Im Haus der Familie Whitmann zu wohnen, war, als würde man auf dem Mond leben.
Ich bekam ein eigenes Zimmer. Kein Feldbett in einem Schlafsaal. Ein Zimmer. Mit einem Bett, in dem man versinken konnte. Mit einem eigenen Bad, in dem Wasser aus Hähnen floss, die aussahen wie kleine goldene Schwäne.
Das Personal, das mich anfangs mit Mitleid oder Abscheu angesehen hatte, war plötzlich vorsichtig freundlich. Sie nannten mich „Herr Lukas“. Sie brachten mir Essen auf Tabletts aus Silber. Gerichte, die ich bisher nur in der Küche einer Suppenausgabe vom Namen her kannte.

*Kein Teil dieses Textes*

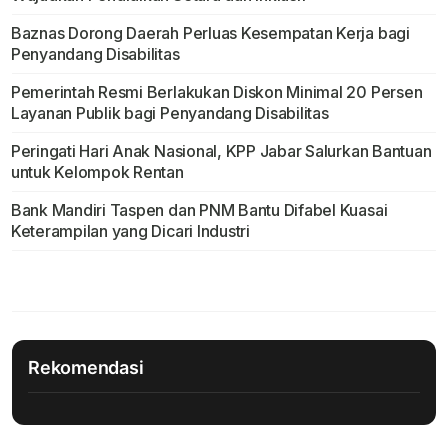
Baznas Dorong Daerah Perluas Kesempatan Kerja bagi
Penyandang Disabilitas
Pemerintah Resmi Berlakukan Diskon Minimal 20 Persen
Layanan Publik bagi Penyandang Disabilitas
Peringati Hari Anak Nasional, KPP Jabar Salurkan Bantuan
untuk Kelompok Rentan
Bank Mandiri Taspen dan PNM Bantu Difabel Kuasai
Keterampilan yang Dicari Industri
Rekomendasi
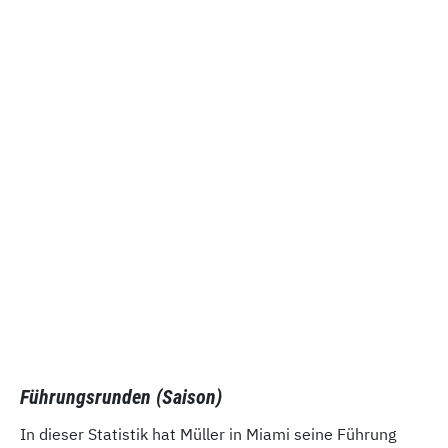
Führungsrunden (Saison)
In dieser Statistik hat Müller in Miami seine Führung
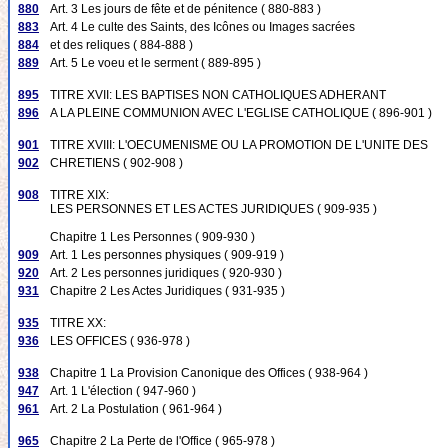
880
Art. 3 Les jours de fête et de pénitence ( 880-883 )
883
Art. 4 Le culte des Saints, des Icônes ou Images sacrées
884
et des reliques ( 884-888 )
889
Art. 5 Le voeu et le serment ( 889-895 )
895
TITRE XVII: LES BAPTISES NON CATHOLIQUES ADHERANT
896
A LA PLEINE COMMUNION AVEC L'EGLISE CATHOLIQUE ( 896-901 )
901
TITRE XVIII: L'OECUMENISME OU LA PROMOTION DE L'UNITE DES
902
CHRETIENS ( 902-908 )
908
TITRE XIX:
LES PERSONNES ET LES ACTES JURIDIQUES ( 909-935 )
Chapitre 1 Les Personnes ( 909-930 )
909
Art. 1 Les personnes physiques ( 909-919 )
920
Art. 2 Les personnes juridiques ( 920-930 )
931
Chapitre 2 Les Actes Juridiques ( 931-935 )
935
TITRE XX:
936
LES OFFICES ( 936-978 )
938
Chapitre 1 La Provision Canonique des Offices ( 938-964 )
947
Art. 1 L'élection ( 947-960 )
961
Art. 2 La Postulation ( 961-964 )
965
Chapitre 2 La Perte de l'Office ( 965-978 )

Helenas Geschwister – Clara, die ältere Schwester, die mich ansah, als wäre ich etwas Interessantes, aber Unangenehmes auf ihrer Schuhsohle, und Thomas, der jüngere, der eher weg- als hinsah – hielten Abstand.
In ihren Augen war ich ein Fremdkörper. Die wandelnde Erinnerung an den Moment, in dem der Sarg aufgegangen war.
In ruhigen Stunden fand Johann mich manchmal in dem riesigen Speisesaal, in dem wir beide an einem Ende des Tisches saßen, als wäre alles nur eine merkwürdige Theateraufführung.
„Du hast ihr das Leben gerettet“, murmelte er dann, mehr zu sich als zu mir. „Du hast uns alle gerettet.“
Ich hatte mein ganzes Leben damit verbracht, unsichtbar zu sein, oder lieber unsichtbar zu werden. Jetzt wurde ich gefragt, was ich essen wollte. Man hörte mir zu. Es gab Freundlichkeiten, mit denen ich nichts anzufangen wusste.